**Work instructions:**
[1] How much free space do the forum replies on memory usage recommend keeping on a boot drive?
[2] Summarize the forum replies on memory usage in two sentences.

**Extract provided:**
Jun 11, 2012 6:26 PM in response to Liam Yore

That didn't "fix" anything. There has to be something wrong for something to get "fixed." Wait a few more hours and you'll likely see the same thing. That's because you really don't understand what those numbers mean - nothing to the user. There is nothing to fix. Memory usage of all kinds will drop after you reboot any computer.

Jun 11, 2012 5:52 PM in response to Liam Yore

200 to 400 GB of Virtual memory is just promises. Only a problem if it all comes due at once.


Use this Activity Monitor setup to look around.


Using Activity Monitor to read System Memory and determine how much RAM is being used


If you have less than 1/6 pie of green, you may be getting into trouble. If you have a non-trivial amount of PageOuts, you are in trouble.

Jun 11, 2012 6:18 PM in response to Liam Yore

Virtual in that scenerio is not real page out VM, it is "address space" and 140GB is very normal. When you boot using 64-bit kernel mode, guess what? those figures are higher.


Go To Folder /Var and take a look in VM and count how much actual page files there are.


If it was "real" your drive would crash but OS X would warn your first.


Disk drive space: boot drives: keep 35% or more free. That means yes it is good to not have anything but the OS and apps and mini home library.


For a 900GB drive that does mean 300GB free - you don't want slow long disk I/O seeks to find and write files and cause the disk to "thrash" about. And why SSD which have gotten cheaper can be ideal boot drive - $120 / 120GB or 240GB / $200. Along with 1TB / $120 to hold data files.


12GB should be fine for even medium work load with graphics. For what you were doing you might want to try with a guest or trial user (standard user) account.

[A run of records]
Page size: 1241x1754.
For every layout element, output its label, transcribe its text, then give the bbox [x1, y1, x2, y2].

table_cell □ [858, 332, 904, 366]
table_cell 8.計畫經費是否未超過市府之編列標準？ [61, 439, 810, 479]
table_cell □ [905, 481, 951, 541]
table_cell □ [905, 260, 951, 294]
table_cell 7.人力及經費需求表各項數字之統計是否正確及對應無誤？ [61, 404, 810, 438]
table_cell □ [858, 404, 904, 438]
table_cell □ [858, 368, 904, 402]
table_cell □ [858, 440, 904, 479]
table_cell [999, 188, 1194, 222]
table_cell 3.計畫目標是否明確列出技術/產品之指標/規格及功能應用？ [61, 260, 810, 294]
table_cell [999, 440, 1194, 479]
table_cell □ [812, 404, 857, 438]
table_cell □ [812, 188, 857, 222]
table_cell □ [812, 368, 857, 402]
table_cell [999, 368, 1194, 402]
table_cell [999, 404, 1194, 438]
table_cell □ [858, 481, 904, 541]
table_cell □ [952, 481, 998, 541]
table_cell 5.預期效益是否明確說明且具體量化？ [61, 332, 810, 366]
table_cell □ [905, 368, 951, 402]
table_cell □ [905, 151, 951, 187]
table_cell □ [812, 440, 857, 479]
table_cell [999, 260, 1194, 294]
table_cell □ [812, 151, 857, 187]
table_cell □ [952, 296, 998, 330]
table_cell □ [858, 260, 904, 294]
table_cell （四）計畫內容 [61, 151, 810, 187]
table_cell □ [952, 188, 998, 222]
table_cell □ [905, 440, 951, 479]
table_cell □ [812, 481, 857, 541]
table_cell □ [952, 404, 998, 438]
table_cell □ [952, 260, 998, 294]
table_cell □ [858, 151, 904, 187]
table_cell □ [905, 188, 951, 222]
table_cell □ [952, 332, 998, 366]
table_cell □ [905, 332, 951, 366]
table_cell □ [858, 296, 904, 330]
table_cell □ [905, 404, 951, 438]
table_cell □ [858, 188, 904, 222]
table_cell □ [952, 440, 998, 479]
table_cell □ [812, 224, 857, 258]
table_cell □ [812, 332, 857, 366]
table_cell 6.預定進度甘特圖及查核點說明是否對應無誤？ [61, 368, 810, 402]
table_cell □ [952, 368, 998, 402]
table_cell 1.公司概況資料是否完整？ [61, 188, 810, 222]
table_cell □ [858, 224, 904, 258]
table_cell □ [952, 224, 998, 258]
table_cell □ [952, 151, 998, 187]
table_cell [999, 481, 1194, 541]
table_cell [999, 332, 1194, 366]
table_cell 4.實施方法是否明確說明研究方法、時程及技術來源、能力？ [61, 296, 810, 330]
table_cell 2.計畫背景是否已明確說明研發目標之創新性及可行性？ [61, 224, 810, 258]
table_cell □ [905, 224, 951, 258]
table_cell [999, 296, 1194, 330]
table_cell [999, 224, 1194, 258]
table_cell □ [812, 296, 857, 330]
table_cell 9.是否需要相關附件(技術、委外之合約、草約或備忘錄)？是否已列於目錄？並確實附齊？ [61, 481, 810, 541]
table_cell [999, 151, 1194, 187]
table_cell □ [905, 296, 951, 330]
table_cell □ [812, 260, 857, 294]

**Solutions to the exercise:**
[1] 35% or more.

[2] The replies say that the high virtual memory figures are not a problem to fix: they mostly reflect address space rather than real page-outs, and all memory usage drops after a reboot. They advise checking Activity Monitor for low free memory or significant page-outs, keeping 35% or more of a boot drive free, and note that 12GB of RAM should handle even a medium workload with graphics.